Até a última vez em que os vi, jamais tinha percebido que eram dois. Contemplava o emaranhado opulento de madeira escura e era só o que via: um emaranhado opulento de madeira escura. Desta vez, por acaso, e essas coisas só acontecem por acaso, vi-me parado diante de um dos troncos, que eu não conseguiria abraçar sozinho. Pude observar as ranhuras da casca, as reentrâncias na madeira, as cicatrizes do tempo, que acumula madeira em camadas, como uma vela que vai derretendo. Mas quanto tempo? Pensei que jamais saberia. Até que avistei, distraído, uma plaqueta verde pendurada, quase invisível. E descobri que se trata de uma árvore de 1860.

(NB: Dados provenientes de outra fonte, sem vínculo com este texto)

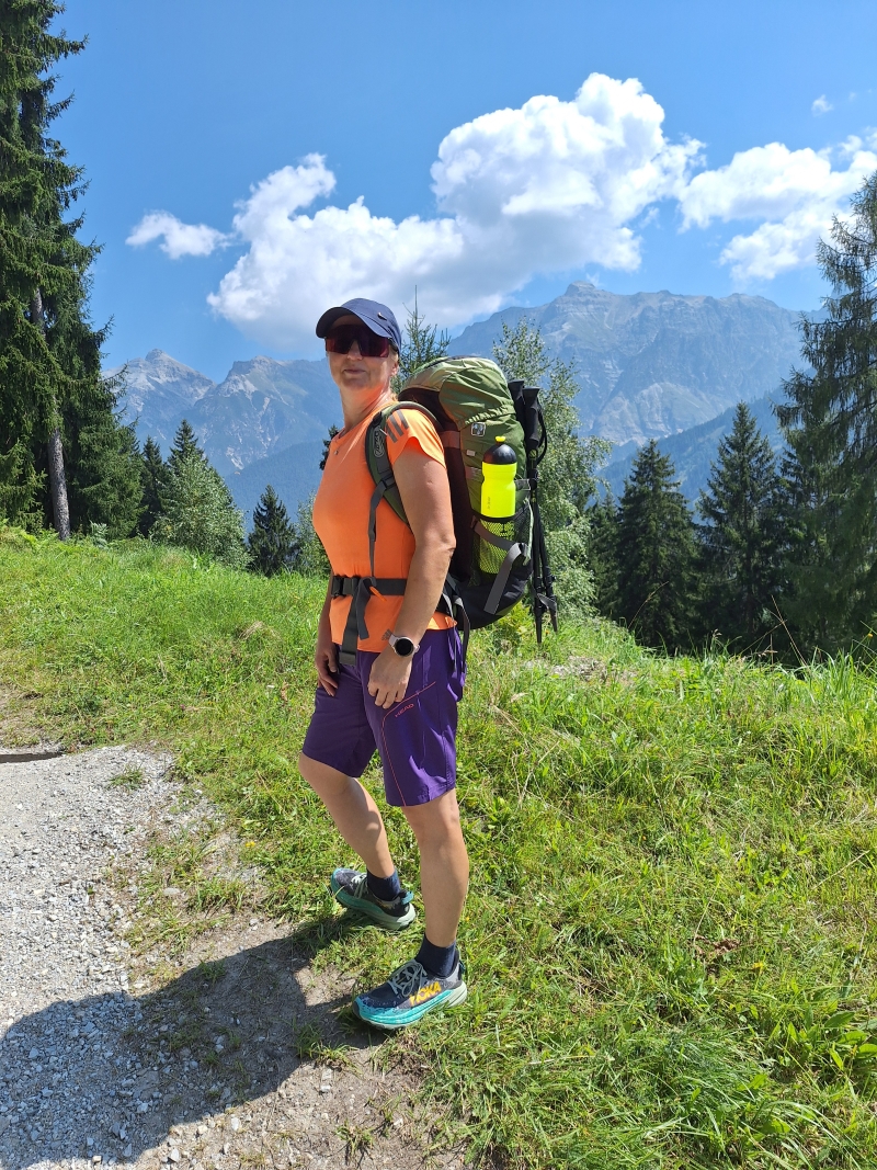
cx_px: 438
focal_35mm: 23
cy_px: 585
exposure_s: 1/2392
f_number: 1.8
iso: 40
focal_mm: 5.54
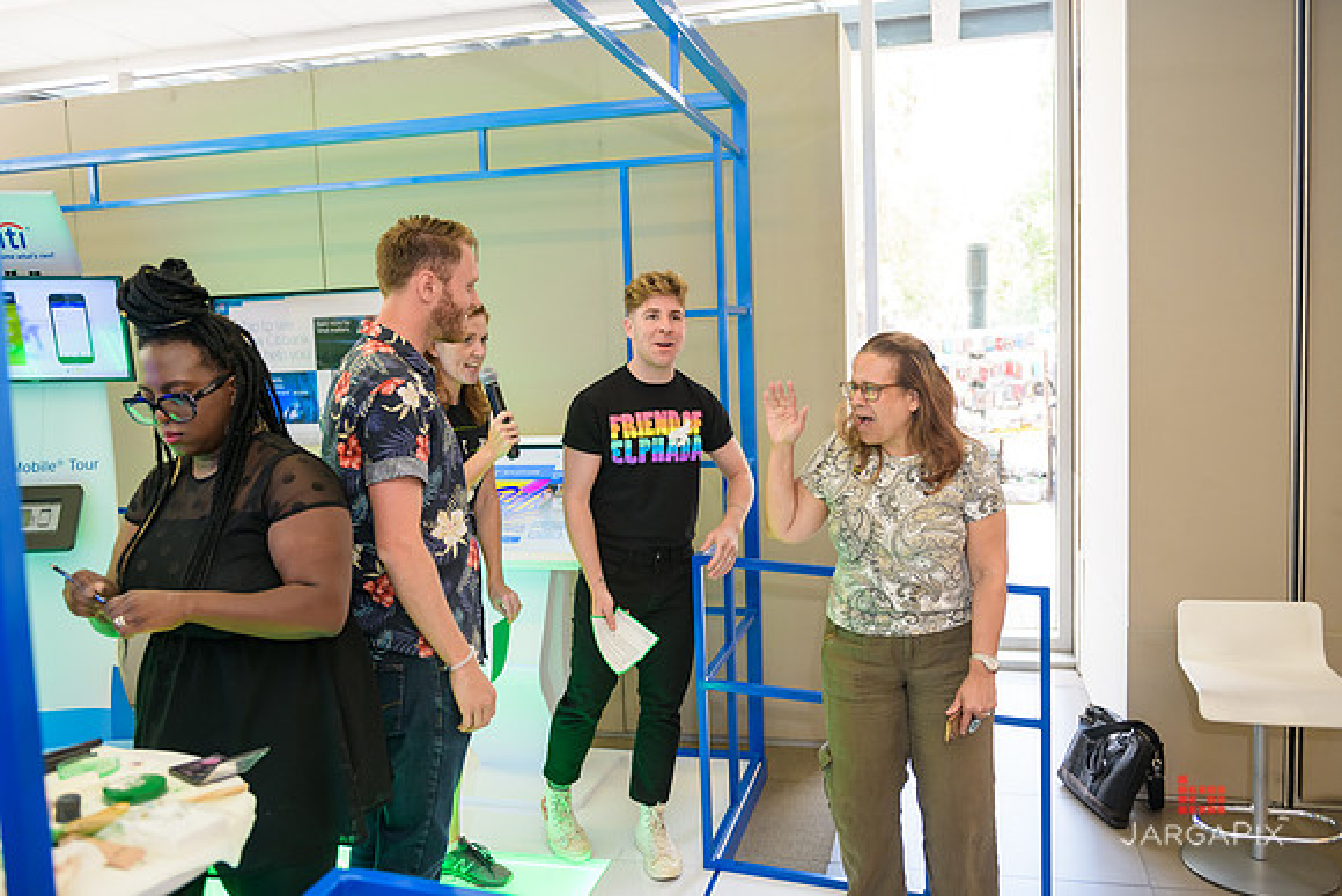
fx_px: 1156
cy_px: 448
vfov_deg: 42.3
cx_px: 671
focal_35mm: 31
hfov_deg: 60.3
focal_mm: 31
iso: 400
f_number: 3.2
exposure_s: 1/125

Aquele plátano silencioso mudou de figura no mesmo instante. Seu nascimento precedia de alguns anos o do próprio parque. Foi plantado pelo vento, não pelo homem, a quem só coube a sabedoria de não derrubá-lo e incluí-lo em seus cálculos. O lago recebeu seu formato tal como é simplesmente porque, com o tempo, uma bela árvore cresceria e abriria os galhos sobre ele, como asas de um cisne sobre os filhotes. Alphand subiu no meu conceito: além de paisagista competente, não comungava do maior vício de seu tempo, que era a fé doentia na razão e no planejamento humanos. Essa presunção estúpida, que derrubou monumentos e matas, teria levado qualquer engenheiro da época a impor ao lago o traçado de seu esquadro. Mas Alphand considerou que dali a 150 anos um plátano valeria mais do que uma piscina, e cedeu. Com toda razão.

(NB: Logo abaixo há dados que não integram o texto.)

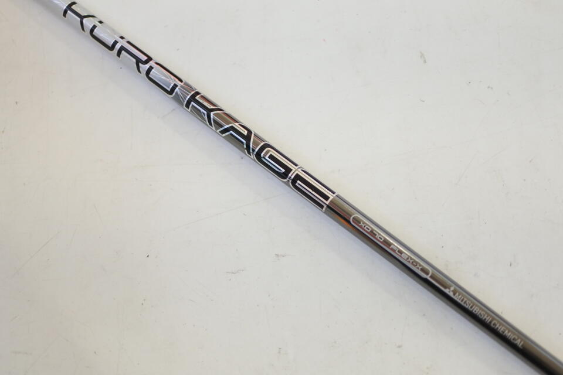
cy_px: 188
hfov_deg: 40.3
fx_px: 766
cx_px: 282
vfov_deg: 27.5
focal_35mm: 49
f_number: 1.8
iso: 400
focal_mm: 18.5
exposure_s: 1/250
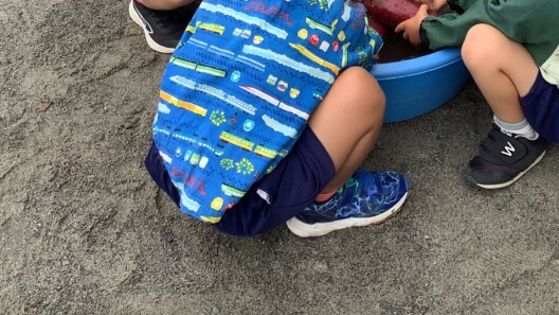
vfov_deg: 17.8
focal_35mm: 64
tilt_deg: -32.3
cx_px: 401
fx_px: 949
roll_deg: -2.6
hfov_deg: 32.4
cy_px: -70
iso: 40
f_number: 2.4
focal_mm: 3.3
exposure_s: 1/120
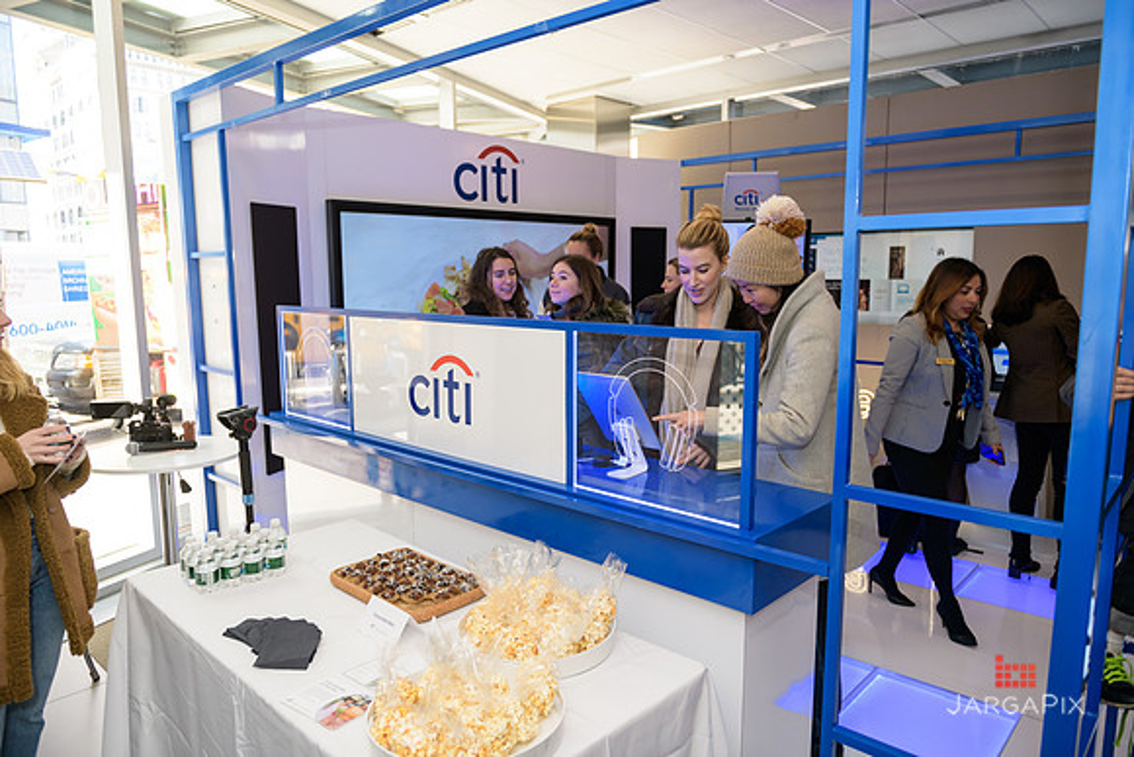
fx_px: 756
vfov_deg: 53.2
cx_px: 567
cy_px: 378
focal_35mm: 24
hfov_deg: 73.7
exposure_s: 1/125
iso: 200
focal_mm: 24
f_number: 3.2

E não foi a última conclusão que tirei do passeio. Mais uma meia-dúzia de passos e fui surpreendido com a informação de que não havia um plátano, mas dois, como eu já disse. Esse segundo tinha o caule ainda mais largo, escuro e áspero. Um grande buraco, à altura de meus olhos, banhava em breu o coração da árvore e revelava o heroísmo com que ela se mantinha de pé. Aquela imagem de força e decrepitude tinha a singular qualidade de ser ao mesmo tempo bela e sublime, se é que os guardiães da Estética me permitem falar assim.

Em seguida, procurei conferir a idade. A placa me deu mais informações do que eu precisava. Seus poucos numerais explicavam que já crescia a árvore antes mesmo de a região entrar para Paris. Os vendedores que atiravam seu lixo sobre a grama o faziam nas redondezas de um jovem plátano. Enquanto Haussmann botava a capital abaixo, folhas nasciam e caíam dos mesmos galhos, em obediência às leis da primavera e do outono, da mesma maneira como as vejo agora.

A regularidade do ciclo biológico não foi alterada nem com as barricadas de 1848, nem com os alemães desfilando pelas Champs-Élysées em 1870, nem com a violência da Comuna, no ano seguinte, nem com a chegada dos nazistas. Tudo isso nada significou para nenhum dos plátanos. Se a Sorbonne parou em 68 e em 2006 (mal comparando), os plátanos nem ficaram sabendo.

De repente, surpreendi meu pensamento nas palmeiras imperiais do Jardim Botânico, enfeitando os caminhos desde que éramos colônia. Quietas, belas, soberanas, enquanto tivemos golpes, ditaduras, escravos e reis, miséria e milagre. Lembrei de D. João VI e do hábito que temos de retratá-lo como glutão e ligeiramente retardado. Que seja, mas então são as palmeiras de um retardado que nos ligam com maior clareza a nosso passado, leia-se nossa história.

De lá para cá, derrubamos o morro do Castelo, abrimos a avenida Rio Branco, demolimos os prédios elegantes que lhe enfeitavam o entorno. Mudamos de capital, de regime, várias vezes de vocação econômica, ao sabor de caprichos nacionais. E as palmeiras balançando ao sabor de ventanias e chuvaradas. Neutras enquanto nossos pais e avós as contemplavam e deixavam de contemplar, elas acompanharam nossos nascimentos e mortes. Exatamente como esses dois plátanos que uma dúzia de crianças agitadas, dois passos à minha frente, tenta desenhar para um trabalho de escola. Plantados no mesmo lugar desde Napoleão III, até Sarkozy e sabe Deus quem mais.